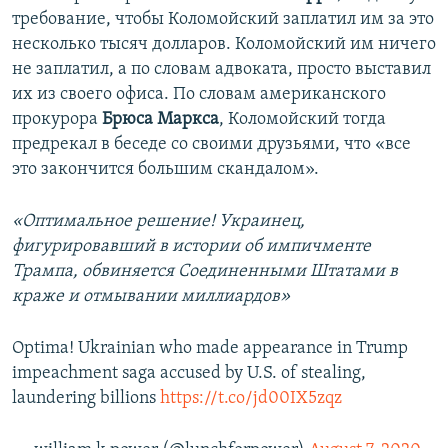
требование, чтобы Коломойский заплатил им за это
несколько тысяч долларов. Коломойский им ничего
не заплатил, а по словам адвоката, просто выставил
их из своего офиса. По словам американского
прокурора
Брюса Маркса
, Коломойский тогда
предрекал в беседе со своими друзьями, что «все
это закончится большим скандалом».
«Оптимальное решение! Украинец,
фигурировавший в истории об импичменте
Трампа, обвиняется Соединенными Штатами в
краже и отмывании миллиардов»
Optima! Ukrainian who made appearance in Trump
impeachment saga accused by U.S. of stealing,
laundering billions
https://t.co/jd00IX5zqz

====

» **What you will do**
Your response should be the count of lines in the material above that contain "заплатил", with nothing added.

» **Answer to this exercise**
2